What’s the relationship of risk-reducing surgery and menopause?
“Well, we know that if you do take out the ovaries, you’re going to be menopausal. So, we’re actually reducing the number of steroid hormones, namely estrogen and progesterone, which are usually produced by the ovary. These hormones actually perform certain functions in the rest of the body. Estrogen, for example, is actually a very primitive hormone; it’s been in our evolution an awfully long time and even little tiny multicellular organisms seem to produce estrogen. Without it, we get menopausal symptoms, hot flushes, vaginal dryness, headaches, insomnia, and it affects the bone. It can cause osteoporosis, affect the heart and if you actually have premature menopause, you have an increased risk of myocardial infarction [a heart attack] before the age of 50. It seems to affect cognitive function as well.”

After surgery do you recommend taking hormone replacement therapy?
“For people who don’t have a personal history of cancer, but they have the BRCA mutation we would certainly recommend hormone replacement therapy, at least to the natural age of menopause, which is about 51. If women have had triple-negative breast cancer, it’s unlikely to be affected by estrogen. However, I think there’s probably a lot of advantages to taking hormone replacement therapy for those people too. With the BRCA mutation, if you were going to take hormone replacement therapy, it would slightly increase your risk of breast cancer. The good thing about hormone replacement therapies is they can make menopausal symptoms more tolerable. It may not remove them entirely, but it should be making them more tolerable.”

How does hormone replacement therapy affect women sexually?
“There’s certainly improved sexual function with the use of HRT. It’s something that we often feel a little bit awkward talking about with our patients but it’s something that we really need to address. There’s no doubt that there is an element of sexual dysfunction after risk-reducing surgery, and what I mean by that is a decreased frequency of sex alone, especially with vaginal dryness. I guess the good news is that these things are all significantly helped with the use of hormone replacement therapy. To quantify the degree of sexual dysfunction that this surgery can cause, a study found up to 77% of people noted some element of sexual dysfunction with risk-reducing surgery, with up to 30% of those cases being classified as severe.  And it’s something you should be raising with your doctors when you come to making that decision about when you should be having a risk-reducing surgery.”

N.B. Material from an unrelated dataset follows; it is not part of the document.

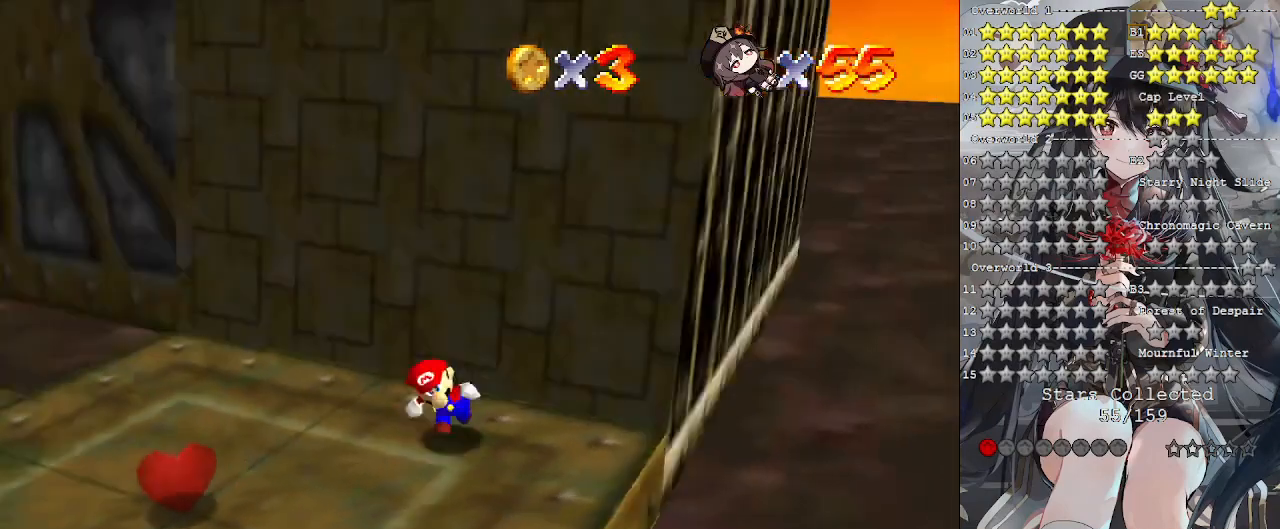
{"buttons": [], "left_stick": "up-left", "right_stick": "center", "events": [[67, "right_stick", "center"], [200, "left_stick", "left"], [367, "left_stick", "up-left"]]}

 What is the standard age that you would recommend having ovaries removed?
“So, with a person with a BRC1 mutation, we’re generally looking at a risk-reducing surgery somewhere between 35 and 40 years of age. Having said that, unfortunately, I have seen women with BCRA 1 mutation with ovarian cancer below the age of 35. It can happen. The majority are a little bit older than that, but essentially, when you have a BRCA mutation, you should be thinking about surgery. And, you know, I wouldn’t make that decision too soon. You want to wait a little while to make sure you’re absolutely certain because taking your ovaries and tubes out is final. You obviously can’t reverse this surgery.”